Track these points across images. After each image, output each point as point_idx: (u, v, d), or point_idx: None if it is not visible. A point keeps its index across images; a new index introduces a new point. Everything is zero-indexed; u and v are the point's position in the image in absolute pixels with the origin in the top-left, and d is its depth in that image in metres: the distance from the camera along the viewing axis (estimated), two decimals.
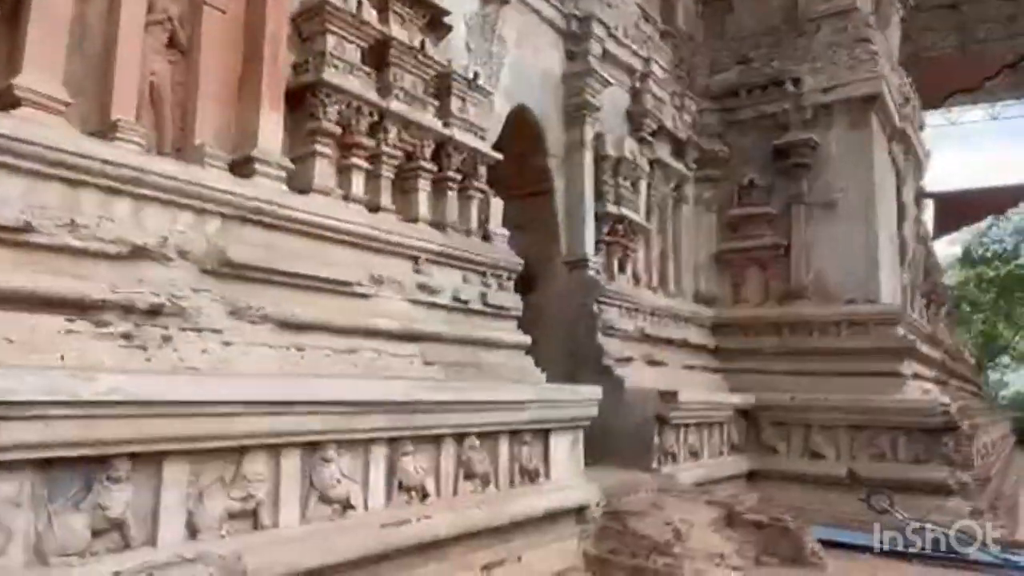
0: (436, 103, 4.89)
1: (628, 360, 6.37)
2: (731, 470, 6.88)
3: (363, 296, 4.04)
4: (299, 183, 4.02)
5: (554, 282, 6.63)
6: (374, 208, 4.38)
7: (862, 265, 7.68)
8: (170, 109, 3.62)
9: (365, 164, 4.35)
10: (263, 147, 3.81)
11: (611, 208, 6.68)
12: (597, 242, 6.66)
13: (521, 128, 6.32)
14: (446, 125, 4.86)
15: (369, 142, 4.35)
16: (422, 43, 4.65)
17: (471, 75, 5.06)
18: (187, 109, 3.66)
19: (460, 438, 3.83)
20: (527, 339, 5.14)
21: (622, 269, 6.93)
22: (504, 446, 4.10)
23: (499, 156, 5.23)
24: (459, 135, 4.89)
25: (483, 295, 4.85)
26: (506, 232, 5.36)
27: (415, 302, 4.38)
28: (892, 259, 8.10)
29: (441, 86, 4.98)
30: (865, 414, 6.89)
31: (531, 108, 6.24)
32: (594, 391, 4.72)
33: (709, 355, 8.08)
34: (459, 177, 4.95)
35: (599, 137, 6.83)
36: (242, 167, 3.73)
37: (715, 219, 8.62)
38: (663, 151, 7.78)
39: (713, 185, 8.62)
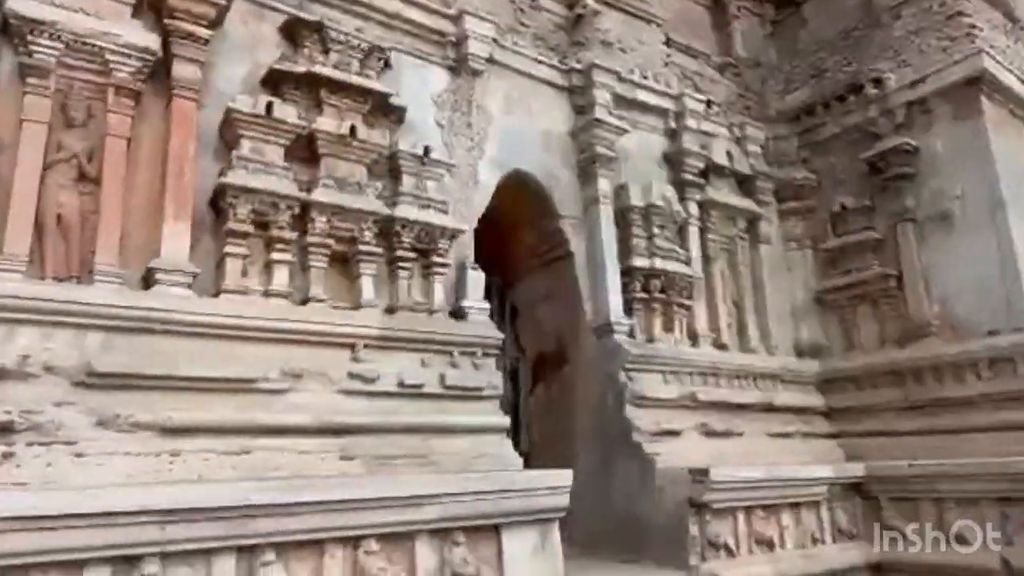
====
What the task requires: Restate the data word for word, minus any images.

Answer to the exercise:
Track these points across images. After each image, output each point as point_idx: (u, v, d), or point_idx: None if it is not visible. A point keeps its index across images; a new index introduces a new point. Everything is zero-indexed; u and v are the point's position in the image in absolute pixels with the origin in the top-left, and d is its depth in that image in metres: the distance from the camera along the viewing axis (estimated), two decimals.
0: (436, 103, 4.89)
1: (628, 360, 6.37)
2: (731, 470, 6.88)
3: (363, 296, 4.04)
4: (299, 183, 4.02)
5: (554, 282, 6.63)
6: (374, 208, 4.38)
7: (862, 265, 7.68)
8: (170, 109, 3.62)
9: (365, 164, 4.35)
10: (263, 147, 3.81)
11: (611, 208, 6.68)
12: (597, 242, 6.66)
13: (521, 128, 6.32)
14: (446, 125, 4.86)
15: (369, 142, 4.35)
16: (422, 43, 4.65)
17: (471, 75, 5.06)
18: (187, 109, 3.66)
19: (460, 438, 3.83)
20: (527, 339, 5.14)
21: (622, 269, 6.93)
22: (504, 446, 4.10)
23: (499, 156, 5.23)
24: (459, 135, 4.89)
25: (483, 295, 4.85)
26: (506, 232, 5.36)
27: (415, 302, 4.38)
28: (892, 259, 8.10)
29: (441, 86, 4.98)
30: (865, 414, 6.89)
31: (531, 108, 6.24)
32: (594, 391, 4.72)
33: (709, 355, 8.08)
34: (459, 177, 4.95)
35: (599, 137, 6.83)
36: (242, 167, 3.73)
37: (715, 219, 8.62)
38: (663, 151, 7.78)
39: (713, 185, 8.62)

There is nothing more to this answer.